The Presbyterian Outlook is a magazine that serves up news and a forum for the Presbyterian Church (USA). I follow this occasionally for news of my ecclesia mater, especially as we approach the now biennial General Assembly. (It used to be annual, but then we couldn't afford it.) This is the representative body that decides such things as the ordination of gays. Next on the agenda will be gay marriage so the pages of The Outlook are hot and of course those of The Layman are hotter still. Should we allow non-geographical regional bodies so that those opposed to the ordination and marriage of gays can live in purity with their own kind? That is an issue this year.

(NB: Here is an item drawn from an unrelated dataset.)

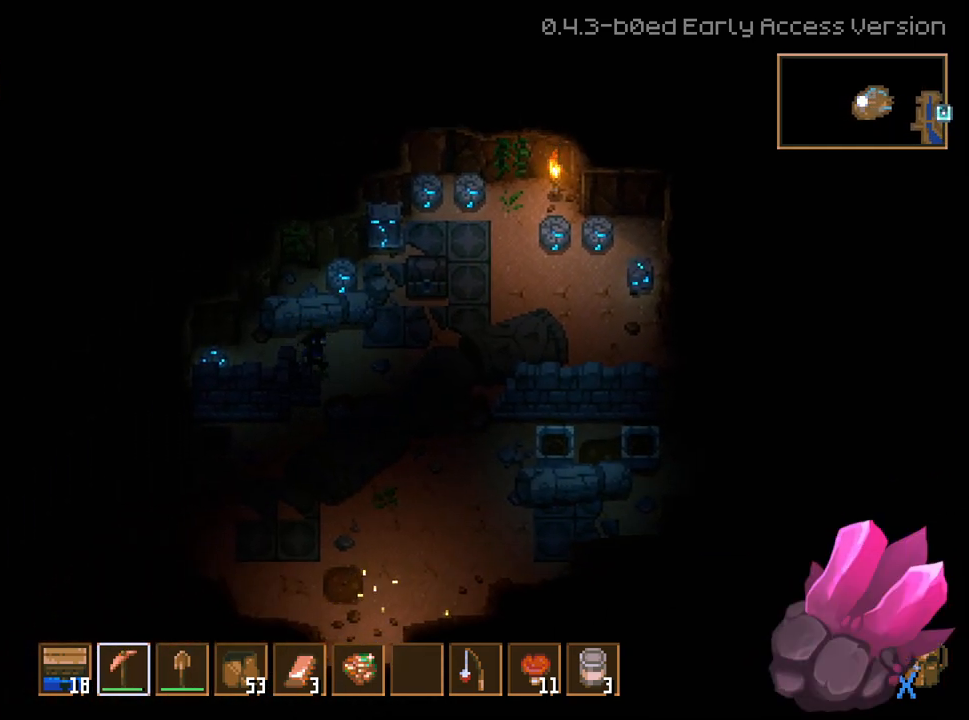
{"buttons": [], "left_stick": "down-left", "right_stick": "center", "events": [[283, "left_stick", "down-left"]]}
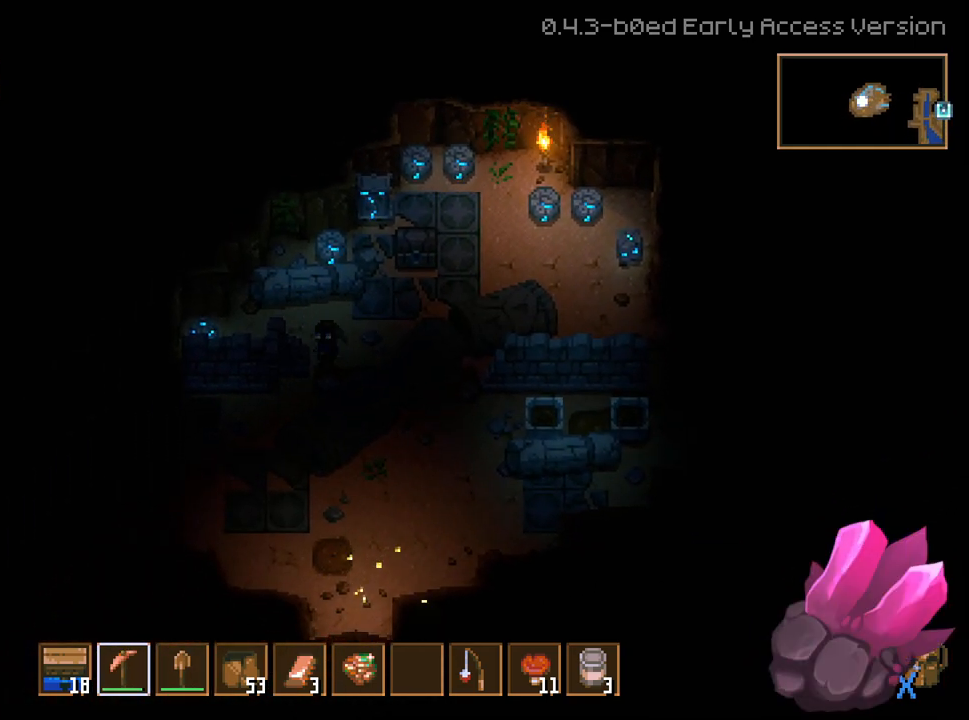
{"buttons": [], "left_stick": "center", "right_stick": "center", "events": [[217, "left_stick", "down"], [350, "left_stick", "left"], [483, "left_stick", "center"]]}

The decline of the denomination is serious and so The Outlook sent a survey instrument to the 177 presbytery “executives.” (This is a title dating from the early ‘70's, when corporate management thinking ruled the church.) I sent this in response to The Outlook article:

The Outlook survey of EP's was a creative initiative. I remember telling an EP in the '70's that the rest of us needed his observations and analysis of what was happening because only he had the big picture from interactions with all the congregations. Even 54% of returns are better than nothing. I hope that you worked with Research Services, one of the great and unique assets of the PCUSA.

It seems that what many of us suspected is now more real: We will lose 7-11% of membership and congregations over gay rights issues. Let's get on with it. I remember in 1994 sitting in a meeting of denominational executives discussing leadership issues. These were experienced men and women from the Episcopal Church, the UCC, the UMC, the Disciples of Christ, the RCA, the ELCA, and the United Church of Canada. Lunchtime conversation was about how there ought to be a grand re-alignment to result in a progressive United Church of North America. I was very surprised to hear this from that group. Now more than ever it seems so obvious. Many have said that they have much more in common with like-minded persons from these other denominations than we do with some of our PCUSA brothers and sisters. 

We are burdened with our past. The issues that made us separate denominations are mostly just history. The great questions of the last 50 years have included the role of tradition in our lives, the degree of ambiguity we can accept, and the meaning of community in the digital age. How much diversity can we accept without losing whatever identity we begin with?  Some pastors and congregations are busy working this out. It means re-thinking who we are -- as seeking people rather than the ones with the answers who are all in agreement. As we speak more and more of “Spirit” we need to question our root belief in the supernatural. Our organizational structures and procedures are heavy burdens that distract us from these more basic questions.

None of us handles high levels of continual change well. Nor can we live without more change in response to the changes that are both around and in us. This contradiction may be resolved only by the God that a pastor friend suggests is or resides in our ability to experience transcendence and to come to new consciousness about the things that challenge us.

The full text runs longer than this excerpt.